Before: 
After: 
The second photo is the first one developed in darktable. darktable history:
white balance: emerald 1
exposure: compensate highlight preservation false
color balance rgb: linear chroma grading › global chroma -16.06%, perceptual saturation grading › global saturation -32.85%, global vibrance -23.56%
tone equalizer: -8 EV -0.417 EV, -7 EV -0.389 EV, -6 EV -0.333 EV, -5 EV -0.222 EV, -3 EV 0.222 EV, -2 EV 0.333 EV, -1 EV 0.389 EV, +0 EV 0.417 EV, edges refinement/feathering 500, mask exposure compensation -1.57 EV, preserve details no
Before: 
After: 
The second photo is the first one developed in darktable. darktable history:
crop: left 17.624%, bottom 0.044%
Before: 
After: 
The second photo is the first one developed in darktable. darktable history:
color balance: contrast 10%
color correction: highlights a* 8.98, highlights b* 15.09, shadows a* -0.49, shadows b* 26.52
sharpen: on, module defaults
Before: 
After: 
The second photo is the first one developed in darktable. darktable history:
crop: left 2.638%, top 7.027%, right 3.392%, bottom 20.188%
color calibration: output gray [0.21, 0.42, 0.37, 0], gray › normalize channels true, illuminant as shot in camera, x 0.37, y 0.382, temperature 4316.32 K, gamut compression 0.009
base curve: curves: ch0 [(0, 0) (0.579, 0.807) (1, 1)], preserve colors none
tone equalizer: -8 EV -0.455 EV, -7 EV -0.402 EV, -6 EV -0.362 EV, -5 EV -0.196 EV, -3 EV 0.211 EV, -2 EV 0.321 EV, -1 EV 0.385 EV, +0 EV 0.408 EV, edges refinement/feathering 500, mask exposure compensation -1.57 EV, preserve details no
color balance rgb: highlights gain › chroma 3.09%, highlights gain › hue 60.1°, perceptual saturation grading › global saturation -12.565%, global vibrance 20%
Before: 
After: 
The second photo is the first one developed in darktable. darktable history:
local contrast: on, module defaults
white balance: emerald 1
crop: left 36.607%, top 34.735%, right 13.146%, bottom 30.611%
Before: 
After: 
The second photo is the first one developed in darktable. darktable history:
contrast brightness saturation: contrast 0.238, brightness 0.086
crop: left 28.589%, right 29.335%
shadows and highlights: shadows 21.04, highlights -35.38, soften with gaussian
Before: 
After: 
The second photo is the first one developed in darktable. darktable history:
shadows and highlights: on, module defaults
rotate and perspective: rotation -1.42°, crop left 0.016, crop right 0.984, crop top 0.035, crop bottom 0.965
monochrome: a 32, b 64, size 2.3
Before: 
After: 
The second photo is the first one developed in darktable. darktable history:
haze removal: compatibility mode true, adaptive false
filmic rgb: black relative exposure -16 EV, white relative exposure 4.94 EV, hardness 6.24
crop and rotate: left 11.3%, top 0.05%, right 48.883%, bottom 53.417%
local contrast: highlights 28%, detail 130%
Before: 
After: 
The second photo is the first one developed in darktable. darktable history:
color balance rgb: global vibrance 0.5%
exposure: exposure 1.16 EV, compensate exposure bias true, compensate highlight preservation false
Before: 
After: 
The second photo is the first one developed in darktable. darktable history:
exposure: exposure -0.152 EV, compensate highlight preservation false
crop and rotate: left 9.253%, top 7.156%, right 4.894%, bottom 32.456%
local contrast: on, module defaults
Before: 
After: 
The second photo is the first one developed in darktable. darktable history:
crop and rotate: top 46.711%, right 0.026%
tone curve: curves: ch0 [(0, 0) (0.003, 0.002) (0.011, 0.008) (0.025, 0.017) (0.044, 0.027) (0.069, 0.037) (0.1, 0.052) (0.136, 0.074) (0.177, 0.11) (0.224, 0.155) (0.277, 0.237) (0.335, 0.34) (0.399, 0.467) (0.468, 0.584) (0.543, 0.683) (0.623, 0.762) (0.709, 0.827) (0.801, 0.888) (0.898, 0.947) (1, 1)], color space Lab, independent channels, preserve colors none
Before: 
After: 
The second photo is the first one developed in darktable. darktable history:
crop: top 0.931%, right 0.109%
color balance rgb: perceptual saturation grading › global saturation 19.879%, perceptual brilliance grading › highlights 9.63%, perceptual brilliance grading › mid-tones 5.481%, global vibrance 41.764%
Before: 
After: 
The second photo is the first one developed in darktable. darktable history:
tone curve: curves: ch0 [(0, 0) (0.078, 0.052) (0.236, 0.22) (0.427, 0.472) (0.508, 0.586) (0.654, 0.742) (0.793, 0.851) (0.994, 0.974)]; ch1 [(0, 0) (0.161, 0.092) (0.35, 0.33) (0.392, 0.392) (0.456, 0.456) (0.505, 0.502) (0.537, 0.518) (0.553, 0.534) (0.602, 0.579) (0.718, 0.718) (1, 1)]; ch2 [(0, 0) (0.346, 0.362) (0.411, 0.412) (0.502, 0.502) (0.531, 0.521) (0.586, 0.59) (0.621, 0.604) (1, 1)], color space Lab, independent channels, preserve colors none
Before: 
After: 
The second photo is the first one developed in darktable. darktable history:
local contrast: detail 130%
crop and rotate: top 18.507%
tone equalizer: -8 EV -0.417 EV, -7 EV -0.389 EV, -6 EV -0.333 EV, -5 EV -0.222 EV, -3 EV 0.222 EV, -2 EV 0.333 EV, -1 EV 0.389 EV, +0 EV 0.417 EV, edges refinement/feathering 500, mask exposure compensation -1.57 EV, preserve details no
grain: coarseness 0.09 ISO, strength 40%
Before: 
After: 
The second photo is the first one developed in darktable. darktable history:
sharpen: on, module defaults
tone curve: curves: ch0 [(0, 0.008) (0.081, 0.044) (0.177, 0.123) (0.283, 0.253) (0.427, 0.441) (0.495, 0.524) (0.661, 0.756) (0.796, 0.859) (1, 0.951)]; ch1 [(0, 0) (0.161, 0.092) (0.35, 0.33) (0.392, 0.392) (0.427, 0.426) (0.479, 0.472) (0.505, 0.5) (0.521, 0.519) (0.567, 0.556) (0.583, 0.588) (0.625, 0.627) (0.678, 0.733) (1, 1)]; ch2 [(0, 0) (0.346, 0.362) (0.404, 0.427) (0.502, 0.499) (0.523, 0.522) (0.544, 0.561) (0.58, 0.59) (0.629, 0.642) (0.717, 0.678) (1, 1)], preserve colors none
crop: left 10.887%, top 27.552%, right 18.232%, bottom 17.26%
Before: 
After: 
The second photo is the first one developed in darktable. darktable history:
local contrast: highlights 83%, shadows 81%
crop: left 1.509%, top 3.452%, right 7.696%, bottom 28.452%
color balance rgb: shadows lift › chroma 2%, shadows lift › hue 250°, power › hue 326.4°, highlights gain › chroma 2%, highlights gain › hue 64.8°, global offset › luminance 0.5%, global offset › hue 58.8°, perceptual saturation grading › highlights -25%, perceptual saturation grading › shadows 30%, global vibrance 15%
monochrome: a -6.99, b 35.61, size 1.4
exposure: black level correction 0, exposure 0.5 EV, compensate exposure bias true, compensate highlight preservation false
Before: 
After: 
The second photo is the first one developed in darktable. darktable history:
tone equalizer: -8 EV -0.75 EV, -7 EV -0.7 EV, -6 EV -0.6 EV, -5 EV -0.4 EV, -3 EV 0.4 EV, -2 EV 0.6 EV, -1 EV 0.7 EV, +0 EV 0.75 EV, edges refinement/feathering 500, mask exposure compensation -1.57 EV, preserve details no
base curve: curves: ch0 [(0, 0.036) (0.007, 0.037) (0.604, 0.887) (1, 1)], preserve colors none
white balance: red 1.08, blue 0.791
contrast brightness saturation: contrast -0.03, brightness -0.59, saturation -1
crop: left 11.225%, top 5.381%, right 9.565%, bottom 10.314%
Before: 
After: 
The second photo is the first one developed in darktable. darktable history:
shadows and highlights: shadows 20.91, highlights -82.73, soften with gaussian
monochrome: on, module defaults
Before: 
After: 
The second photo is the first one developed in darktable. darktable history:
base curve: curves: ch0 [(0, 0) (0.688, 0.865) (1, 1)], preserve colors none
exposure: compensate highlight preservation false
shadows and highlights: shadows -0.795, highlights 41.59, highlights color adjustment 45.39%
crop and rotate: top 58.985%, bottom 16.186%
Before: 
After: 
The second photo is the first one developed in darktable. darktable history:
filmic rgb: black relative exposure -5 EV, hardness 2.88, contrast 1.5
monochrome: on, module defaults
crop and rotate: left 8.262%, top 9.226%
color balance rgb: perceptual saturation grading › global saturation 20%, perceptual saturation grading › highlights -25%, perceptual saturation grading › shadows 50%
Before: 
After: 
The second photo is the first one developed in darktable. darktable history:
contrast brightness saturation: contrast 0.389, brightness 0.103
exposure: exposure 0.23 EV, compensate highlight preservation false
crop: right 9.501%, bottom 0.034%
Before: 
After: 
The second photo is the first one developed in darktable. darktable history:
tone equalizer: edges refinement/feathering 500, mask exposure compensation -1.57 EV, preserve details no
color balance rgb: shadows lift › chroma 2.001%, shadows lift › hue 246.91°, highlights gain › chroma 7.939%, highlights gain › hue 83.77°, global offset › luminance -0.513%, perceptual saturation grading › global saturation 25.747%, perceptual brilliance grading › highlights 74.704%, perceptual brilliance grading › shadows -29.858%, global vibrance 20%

○ ○ ○ ○ ○ ○ ○

Task directions: Convert the records, starting at the beginning and ending at the line containing "color balance rgb: highlights", into a two-column CSV with the columns instruction and history. Give one row per record, with its text under instruction and its answer under history, each in a single quoted field with line breaks replaced by spaces.

Exercise result:
instruction,history
"Before: After: The second photo is the first one developed in darktable. darktable history:","white balance: emerald 1 exposure: compensate highlight preservation false color balance rgb: linear chroma grading › global chroma -16.06%, perceptual saturation grading › global saturation -32.85%, global vibrance -23.56% tone equalizer: -8 EV -0.417 EV, -7 EV -0.389 EV, -6 EV -0.333 EV, -5 EV -0.222 EV, -3 EV 0.222 EV, -2 EV 0.333 EV, -1 EV 0.389 EV, +0 EV 0.417 EV, edges refinement/feathering 500, mask exposure compensation -1.57 EV, preserve details no"
"Before: After: The second photo is the first one developed in darktable. darktable history:","crop: left 17.624%, bottom 0.044%"
"Before: After: The second photo is the first one developed in darktable. darktable history:","color balance: contrast 10% color correction: highlights a* 8.98, highlights b* 15.09, shadows a* -0.49, shadows b* 26.52 sharpen: on, module defaults"
"Before: After: The second photo is the first one developed in darktable. darktable history:","crop: left 2.638%, top 7.027%, right 3.392%, bottom 20.188% color calibration: output gray [0.21, 0.42, 0.37, 0], gray › normalize channels true, illuminant as shot in camera, x 0.37, y 0.382, temperature 4316.32 K, gamut compression 0.009 base curve: curves: ch0 [(0, 0) (0.579, 0.807) (1, 1)], preserve colors none tone equalizer: -8 EV -0.455 EV, -7 EV -0.402 EV, -6 EV -0.362 EV, -5 EV -0.196 EV, -3 EV 0.211 EV, -2 EV 0.321 EV, -1 EV 0.385 EV, +0 EV 0.408 EV, edges refinement/feathering 500, mask exposure compensation -1.57 EV, preserve details no color balance rgb: highlights gain › chroma 3.09%, highlights gain › hue 60.1°, perceptual saturation grading › global saturation -12.565%, global vibrance 20%"